To all the pgsql developers..Have a look at the operators proposed by me in my research paper.
Dear All,
I am explaining here how i have defined the operators NEAR and NOT NEAR in my research paper. I want critics/comments from all of you on the operators.
These operators belong to the category of “Fuzzy Operators” proposed in the paper for ANSI SQL.
NEAR
It deals with the NUMBER and DATE datatypes simulating the human behavior and processing the information contained in NEAR in the same way as we humans take it. This is a binary operator with the syntax:
op1 NEAR op2
Here, the op1 refers to an attribute, whereas op2 is a fixed value, both of the same datatype.
Suppose we want a list of all the VGAs, price of which should be somewhere around 30$ .. the query will look like:
SELECT *
FROM accessories
WHERE prod_name = ‘VGA’
AND prod_price NEAR 30
A query for the datatype DATE will look like:
SELECT *
FROM sales
WHERE item = ’printer’
AND s_date NEAR 10-7-06
The algorithm for the NEAR operator works as follows:
The margins to the op2, i.e. m1 and m2, are added dynamically on both the sides, considering the value it contains.
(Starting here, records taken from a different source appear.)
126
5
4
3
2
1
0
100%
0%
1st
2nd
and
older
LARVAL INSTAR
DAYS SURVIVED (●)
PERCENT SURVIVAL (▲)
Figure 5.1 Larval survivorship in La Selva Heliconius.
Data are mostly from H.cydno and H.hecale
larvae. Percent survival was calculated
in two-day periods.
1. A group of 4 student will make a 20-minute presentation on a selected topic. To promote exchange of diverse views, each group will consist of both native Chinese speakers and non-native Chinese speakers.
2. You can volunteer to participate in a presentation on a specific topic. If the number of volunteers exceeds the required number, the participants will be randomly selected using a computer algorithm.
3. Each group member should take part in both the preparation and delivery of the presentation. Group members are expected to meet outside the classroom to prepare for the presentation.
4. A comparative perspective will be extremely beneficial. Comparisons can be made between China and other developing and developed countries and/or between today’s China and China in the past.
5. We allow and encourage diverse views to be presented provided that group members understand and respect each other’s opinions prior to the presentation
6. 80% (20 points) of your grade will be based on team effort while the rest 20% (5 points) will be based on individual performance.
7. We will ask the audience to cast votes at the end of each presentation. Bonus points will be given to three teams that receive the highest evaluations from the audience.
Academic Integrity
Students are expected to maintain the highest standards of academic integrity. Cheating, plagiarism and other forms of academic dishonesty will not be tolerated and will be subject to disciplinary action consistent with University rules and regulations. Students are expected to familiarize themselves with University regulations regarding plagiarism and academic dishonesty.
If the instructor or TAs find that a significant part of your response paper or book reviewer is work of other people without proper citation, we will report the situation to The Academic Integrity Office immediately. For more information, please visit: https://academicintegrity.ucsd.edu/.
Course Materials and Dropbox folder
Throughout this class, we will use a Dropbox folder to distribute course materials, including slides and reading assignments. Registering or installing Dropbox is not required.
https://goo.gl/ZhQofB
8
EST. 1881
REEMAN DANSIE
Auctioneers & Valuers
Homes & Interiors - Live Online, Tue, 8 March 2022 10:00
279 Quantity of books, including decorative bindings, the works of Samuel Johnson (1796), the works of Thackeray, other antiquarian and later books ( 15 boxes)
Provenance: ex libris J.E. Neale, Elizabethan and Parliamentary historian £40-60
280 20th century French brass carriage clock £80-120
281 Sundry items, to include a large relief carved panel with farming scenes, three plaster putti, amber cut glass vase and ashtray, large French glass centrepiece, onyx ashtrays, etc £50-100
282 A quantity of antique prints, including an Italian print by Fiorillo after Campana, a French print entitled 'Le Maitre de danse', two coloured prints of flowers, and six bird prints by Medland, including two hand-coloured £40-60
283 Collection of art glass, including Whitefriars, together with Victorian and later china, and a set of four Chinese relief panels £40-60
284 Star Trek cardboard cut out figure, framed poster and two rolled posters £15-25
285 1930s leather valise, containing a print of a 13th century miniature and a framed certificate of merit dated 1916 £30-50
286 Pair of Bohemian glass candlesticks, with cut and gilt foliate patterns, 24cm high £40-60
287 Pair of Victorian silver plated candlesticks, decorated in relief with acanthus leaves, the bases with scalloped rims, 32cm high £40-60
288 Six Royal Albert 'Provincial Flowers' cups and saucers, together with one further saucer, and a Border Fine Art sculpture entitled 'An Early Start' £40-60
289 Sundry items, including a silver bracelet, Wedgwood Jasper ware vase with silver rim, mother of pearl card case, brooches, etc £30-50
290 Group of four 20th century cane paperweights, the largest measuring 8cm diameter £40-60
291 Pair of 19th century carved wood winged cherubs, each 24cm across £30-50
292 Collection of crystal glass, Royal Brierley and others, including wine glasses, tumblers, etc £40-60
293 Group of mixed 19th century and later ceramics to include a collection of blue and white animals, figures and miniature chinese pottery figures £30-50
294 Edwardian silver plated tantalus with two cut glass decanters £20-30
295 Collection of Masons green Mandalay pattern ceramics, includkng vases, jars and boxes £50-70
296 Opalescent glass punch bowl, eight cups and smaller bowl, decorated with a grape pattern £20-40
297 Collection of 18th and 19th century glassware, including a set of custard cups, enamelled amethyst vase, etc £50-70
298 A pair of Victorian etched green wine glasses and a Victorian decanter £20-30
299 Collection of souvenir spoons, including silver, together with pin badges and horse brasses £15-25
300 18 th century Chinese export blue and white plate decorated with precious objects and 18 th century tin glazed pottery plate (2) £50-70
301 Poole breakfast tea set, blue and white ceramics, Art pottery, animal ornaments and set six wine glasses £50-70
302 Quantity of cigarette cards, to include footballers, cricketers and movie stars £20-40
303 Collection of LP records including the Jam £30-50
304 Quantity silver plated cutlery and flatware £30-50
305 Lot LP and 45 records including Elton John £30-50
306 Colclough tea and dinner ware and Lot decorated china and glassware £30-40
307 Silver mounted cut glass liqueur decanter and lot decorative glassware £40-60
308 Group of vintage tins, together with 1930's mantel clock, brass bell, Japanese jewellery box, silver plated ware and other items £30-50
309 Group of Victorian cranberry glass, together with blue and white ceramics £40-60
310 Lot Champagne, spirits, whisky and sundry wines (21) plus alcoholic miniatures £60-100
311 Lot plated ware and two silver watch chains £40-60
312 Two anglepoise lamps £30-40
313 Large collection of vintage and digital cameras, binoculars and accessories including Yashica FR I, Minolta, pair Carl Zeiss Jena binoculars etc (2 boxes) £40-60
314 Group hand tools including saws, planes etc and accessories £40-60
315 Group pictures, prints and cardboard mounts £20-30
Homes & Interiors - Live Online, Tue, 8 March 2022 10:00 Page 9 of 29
To keep this margin big is important for a certain reason discussed later.
The NEAR operator is supposed to obtain the values near to the op2, thus the target membership degree(md) is initially set to 0.8.
The algorithm compares the op1(column) values row by row to the elements of the set that NEAR defined, i.e. the values from md 1.0 to 0.8, adding matching tuples to the result set.
4. It is very much possible that the result set is empty since no values within the range exist in the column. Thus, the algorithm checks for empty result set, and in that case, decreases the target md by 0.2 and jumps to step 3. This is the reason big margins to the op2 are added.
5. In case there are no values in op1 that are between m1 and m2 (where the membership degree of the values with respect to NEAR becomes 0.1) and the result set is empty, the algorithm fetches the two nearest values (tuples) to op2, one smaller and one larger than the op2, as the result.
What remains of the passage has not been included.